We are all responsible- starting from the owners of these aeroplanes who cut corners, wanting to make a quick buck, regardless of how many lives they put at risk, ignoring the myriad other opportunities to make money in Nigeria. And before you leap to exclude yourself, saying, “I don’t own an airline”, I will point out to you, that each time, you doctor, owner of a private hospital, provide drugs of doubtful quality and efficacy at an extortionate price, you are equally responsible.

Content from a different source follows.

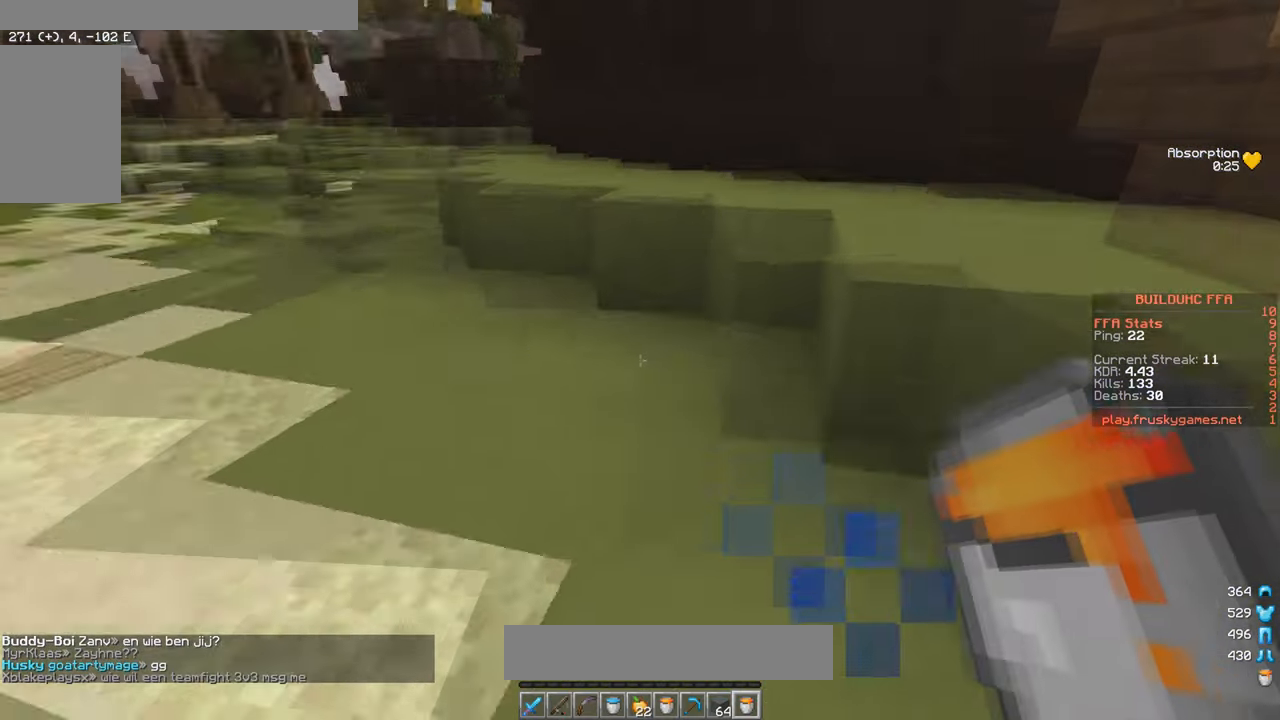
{"keys": ["w"], "mouse": [], "events": [[350, "w", "down"]]}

Each time you delay referring a patient when you are well aware that the illness is beyond your capability, you are responsible.

Each time we turned aside and paid a bribe, or jumped the queue because we knew some big man; from the market woman who slips in rotten tomatoes into the bottom of the heap cheating her less eagle-eyed customers, to the airline regulators who are supposed to inspect and maintain safety standards but either through incompetence or sheer corruption shun their duties, to the journalists who collects brown envelopes and turn the other way when evil is committed, to the civil servant who signs in at 8 and disappears thereafter, to the legislators and politicians who prefer ferrying Ghana must Go to providing true leadership, we are all every one of us guilty of murder. And I do not excuse any sector of society- the teachers and lecturers who abandon their classrooms, the pastors and imams who abandon their callings and have become sucked into the quagmire that our Nigeria has become all carry their share of blame. Because we all went to the thanksgiving services and celebrations of these people who had acquired their money trading in human lives, we drank their beer, or Five Alive, danced to their music and hailed them. And so they thought it was acceptable.

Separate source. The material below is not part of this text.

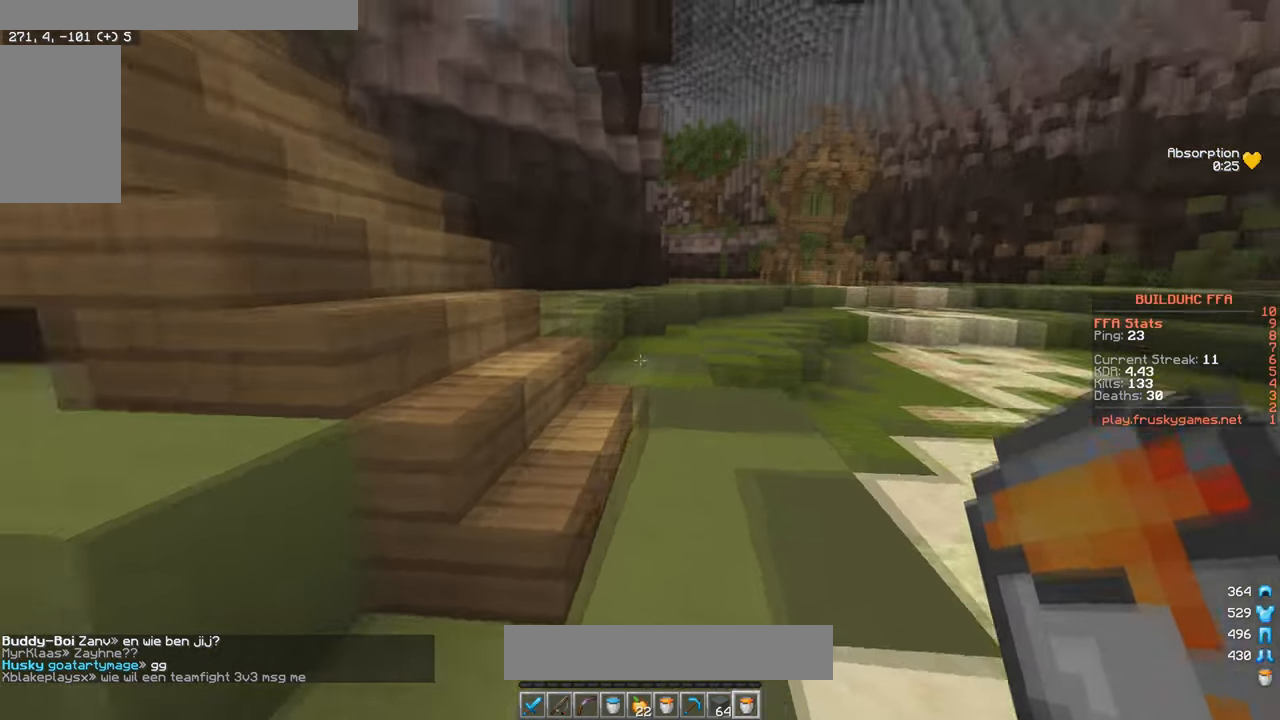
{"keys": ["a", "w"], "mouse": [], "events": [[267, "a", "down"]]}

The person in charge of running a National Immunization Programme thinks that it is acceptable to misappropriate funds that mean that young children die; administrators at schools and universities mismanage their resources, blighting the future of the young. Pilots and airline stewards fly planes that they know have not passed safety checks, because the alternative is hunger for them and their families. At motor parks, we freely tolerate the sale of strong alcoholic beverages and then climb aboard cars crammed full, driven by half-drunk drivers, saying our prayers as we board. Politicians are more interested in their internecine petty squabbles and how to make money than in building up the country and showing leadership. And we all celebrate mediocrity and materialism and flamboyance and in doing so, played our part in bringing this tragedy to pass.

And if perhaps you are thinking- I am abroad, I am not involved- I say to you “It is a lie, you too are culpable” For each time we condoned the kleptomania and corruption of our leaders and our society, for each time we turned our backs on Nigeria, justifying our decisions to ourselves- my children are still young, I need to finish my degree, my family needs the money I’m sending back- we too are responsible. For each time you saved up all year, maxing your credit cards to the limit to go back home and live lavishly for a little while, boosting the asinine materialistic culture that thrives there, ignoring the poverty around, you are culpable.

I am not suggesting that any of these decisions or life choices are easy, far from it. All I want us to do is to acknowledge that even as we make these decisions – to emigrate, to take ten per cent, to bend the rules, to glorify ill-gotten wealth- that there are negative consequences to balance all the positive reasons we have for making our decisions and culpability in murder is a part of it.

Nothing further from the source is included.